Net loss for the quarter was $37.9 million or $0.11 per diluted share narrower than $3.95 billion or $11.84 per diluted share for the same period last year. Adjusted EPS rose 2.4% to $4.25.
For full-year 2018, the company raised its revenue outlook to the range of $15.575 billion to $15.725 billion from the prior range of $15.475 billion to $15.625 billion, and its adjusted EPS guidance to the range of $16.20 to $16.60 from the prior estimate of $16.00 to $16.50. GAAP loss per share forecast is widened to the range of $3.36 to $2.95 from the prior forecast of $3.08 to $2.57.
US Specialized Therapeutics revenues inched down 0.6% due to lower net pricing, demand, and trade inventory levels in the Restasis as well as generic pressure prior to divestiture hurt Medical Dermatology revenues. This offset growth in Botox Therapeutic and Medical Aesthetics, including Botox Cosmetic and Alloderm.
U.S. General Medicine fell 7.8% as generic competition dragged revenues from Namenda XR and Estrace down. International revenues rose 7.8% excluding foreign exchange impact, driven by growth in Facial Aesthetics, and Botox Therapeutic.

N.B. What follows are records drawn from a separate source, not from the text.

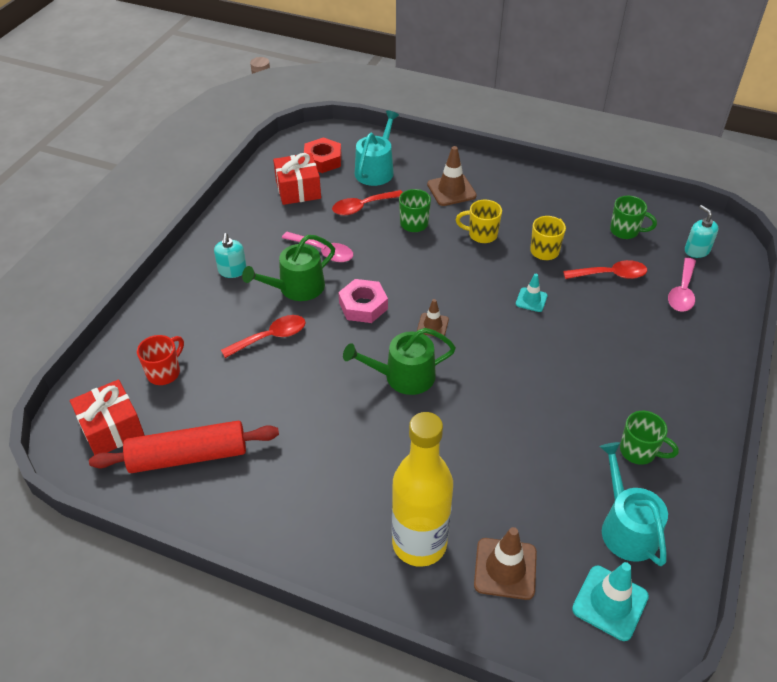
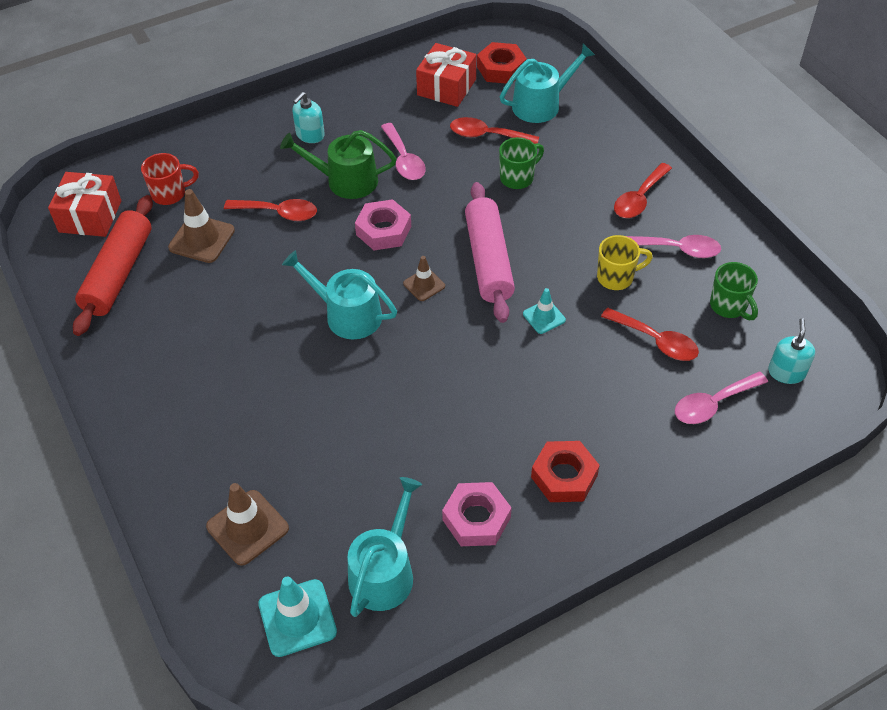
camera: 40 degrees right, 5 degrees up
(188, 456) = (118, 273): red rolling pin -> red rolling pin turned 75 degrees clockwise
(403, 376) = (347, 314): green watering can -> turquoise watering can
(419, 543) = (206, 459): yellow bottle -> none
(451, 190) = (592, 164): brown traffic cone -> brown traffic cone (202, 239)
(456, 285) = (488, 260): none -> pink rolling pin
(481, 235) = (570, 225): yellow mug -> none
(503, 196) = (639, 199): none -> red spoon
(560, 214) = (677, 249): none -> pink spoon
(639, 451) = (476, 519): green mug -> pink nut
(656, 389) = (564, 476): none -> red nut

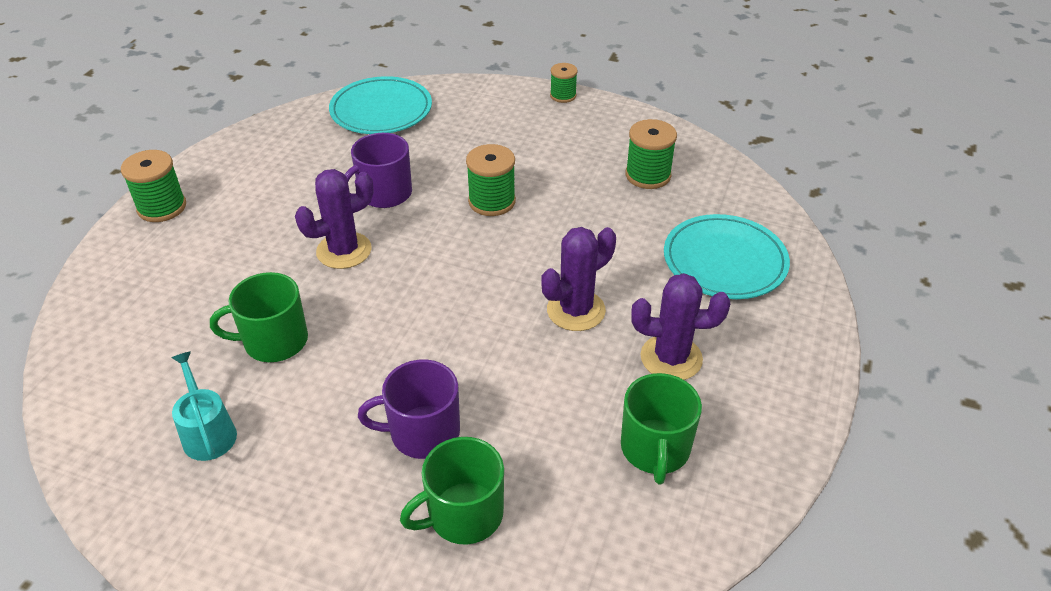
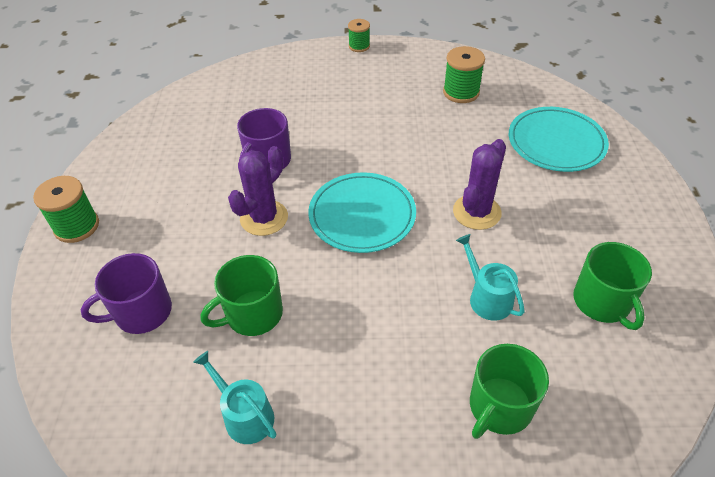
camera: 20 degrees left, 5 degrees up
(381, 110) = (221, 92): turquoise plate -> turquoise plate (362, 215)
(422, 432) = (424, 350): purple mug -> purple mug (141, 312)
(492, 201) = (358, 144): green spool -> none
(526, 402) = (487, 297): none -> turquoise watering can
(671, 358) = (567, 228): purple cactus -> none

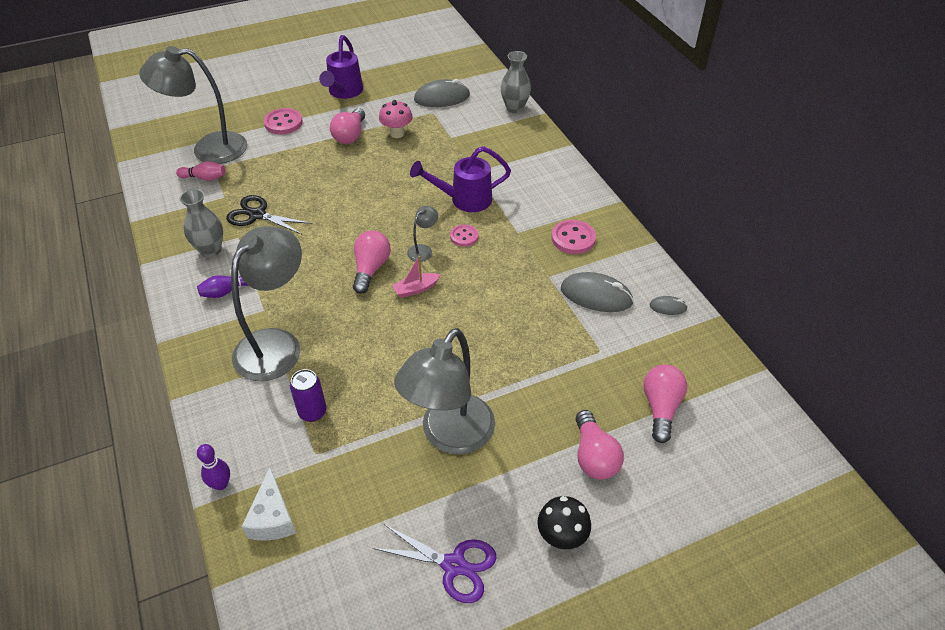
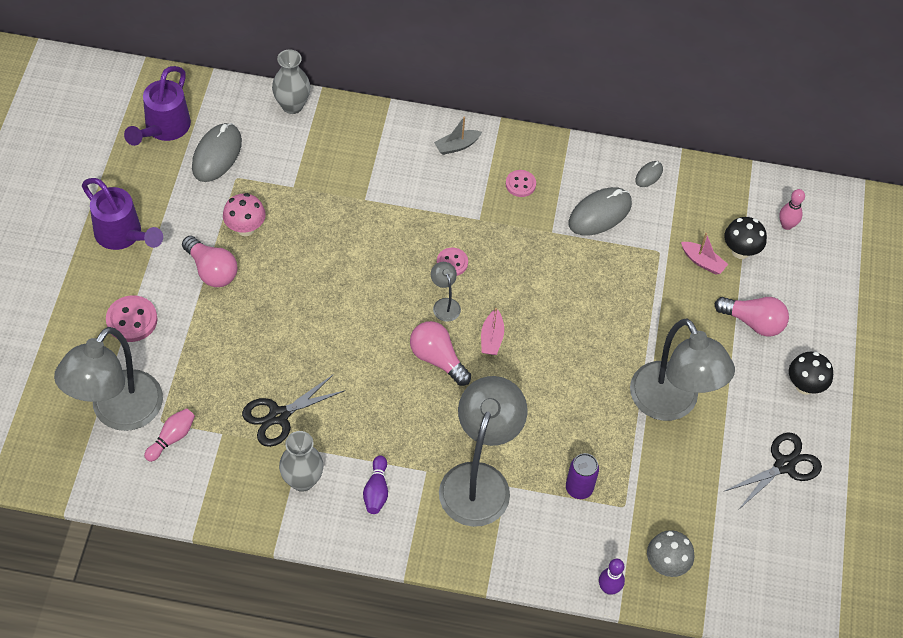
camera: 60 degrees left, 10 degrees up
(272, 517) = (666, 565): white cheese -> grey mushroom
(276, 344) = (479, 480): grey lamp -> grey lamp turned 45 degrees clockwise
(454, 565) = (784, 465): purple scissors -> black scissors
(464, 200) = (400, 233): purple watering can -> purple watering can (163, 129)
(569, 191) = (457, 146): none -> grey boat
(573, 238) = (520, 184): pink button -> pink button, size x0.65
(620, 385) = (702, 262): none -> pink boat
(661, 408) = (740, 251): pink light bulb -> black mushroom
(727, 429) = (786, 225): none -> pink bowling pin

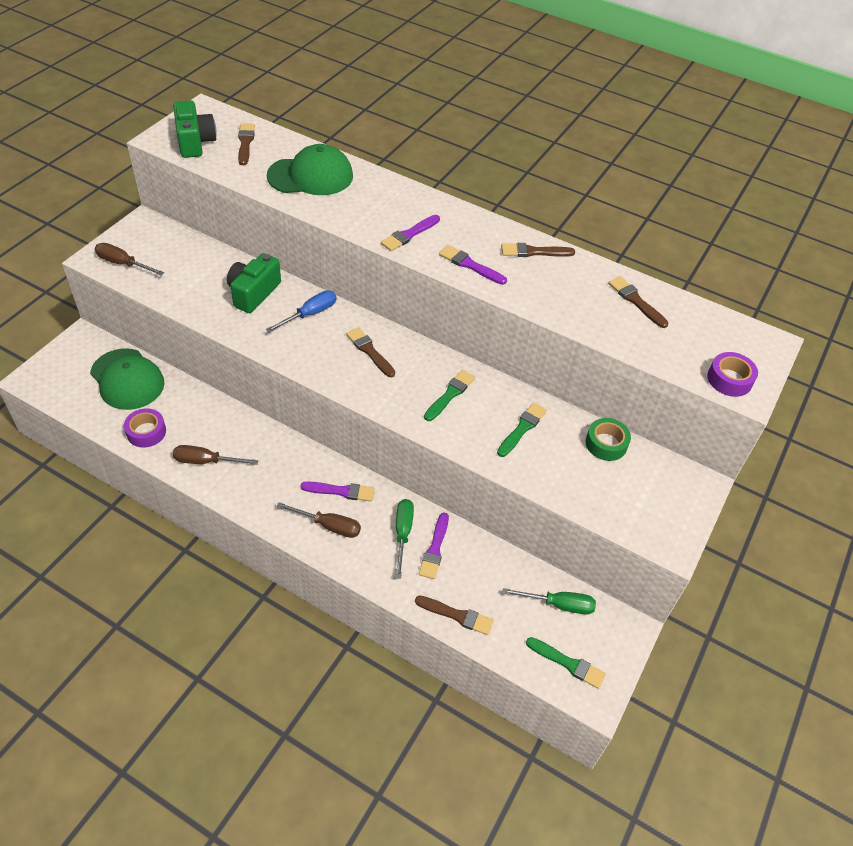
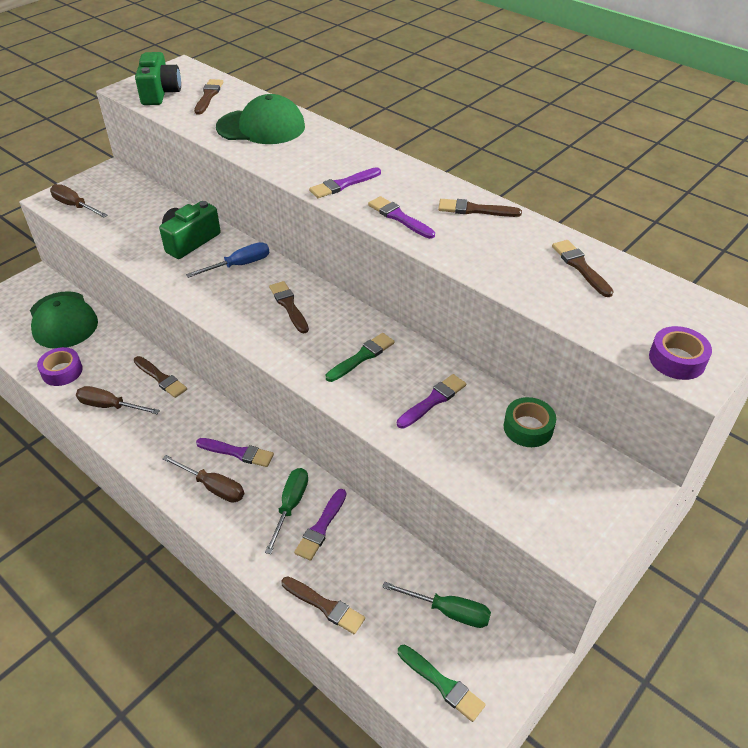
camera: 15 degrees right, 5 degrees down
(246, 428) = (161, 378): none -> brown brush
(522, 428) = (433, 401): green brush -> purple brush

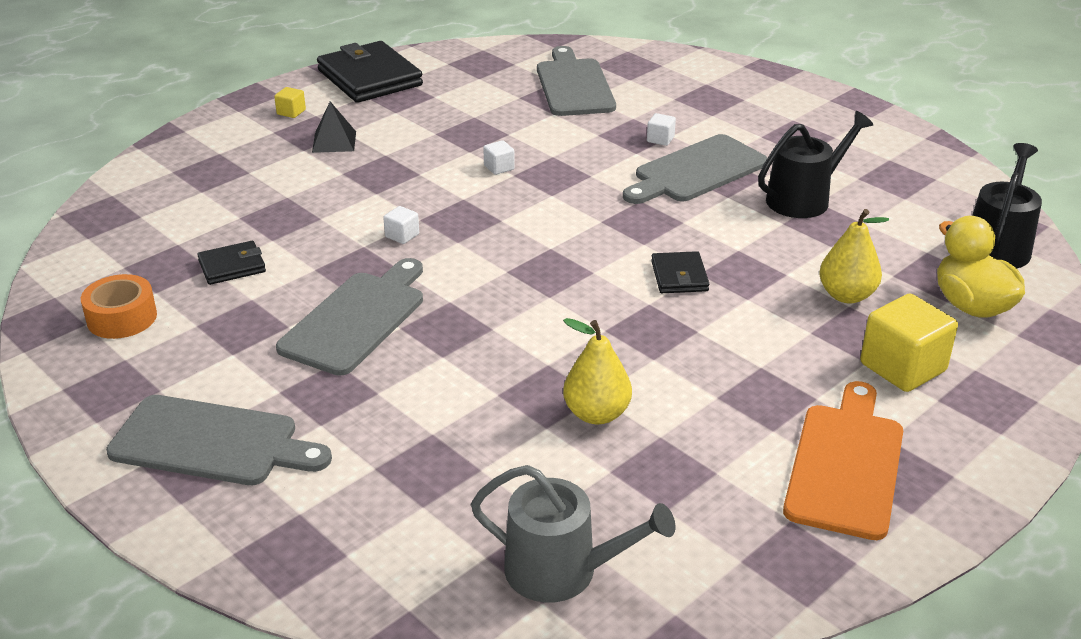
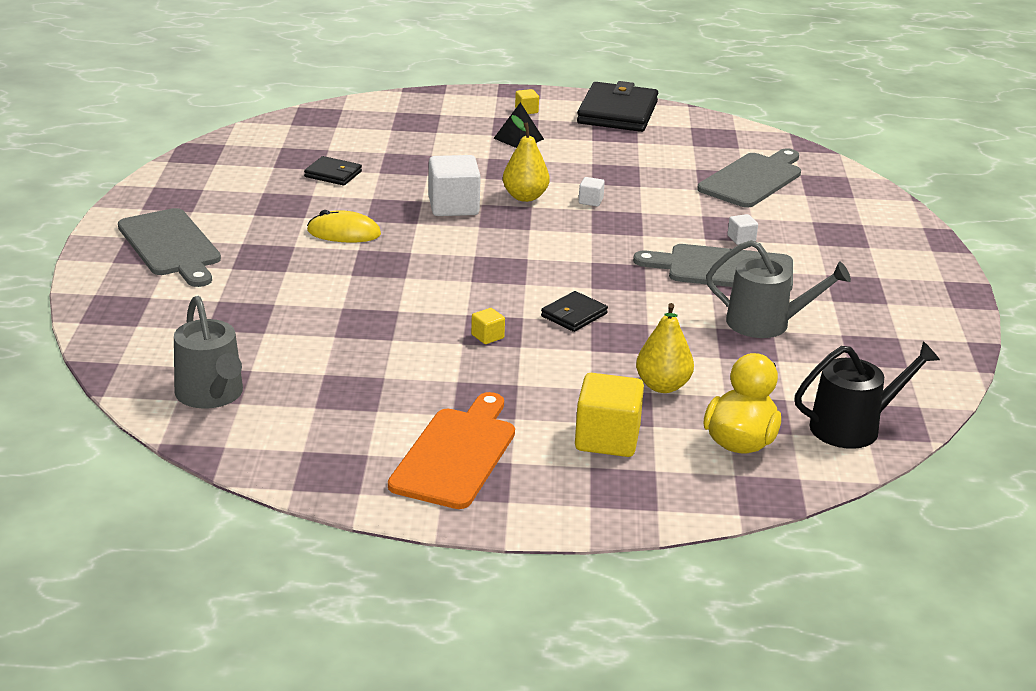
camera: 45 degrees right, 5 degrees down
(122, 318) = (236, 170): orange tape -> none
(356, 319) = (344, 233): grey cutting board -> yellow mouse
(402, 235) = (453, 206): white cube -> white cube, size x2.15
(596, 414) = (373, 347): yellow pear -> yellow pear (525, 197)
(659, 339) = (487, 336): none -> yellow cube
(804, 199) = (766, 323): black watering can -> grey watering can
(845, 465) = (456, 454): orange cutting board -> orange cutting board turned 45 degrees counterclockwise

The company repurchased $1.76 billion of its debt in the third quarter of 2018. It expects to conduct one or more financing transactions in the fourth quarter that are expected, along with any additional repurchases during the fourth quarter, to lower its outstanding debt on a net basis by at least $750 million.
Shares of Allergan opened Tuesday’s regular session lower and remained in the red territory. The stock has fallen over 1% in the year so far and over 9% in the past year.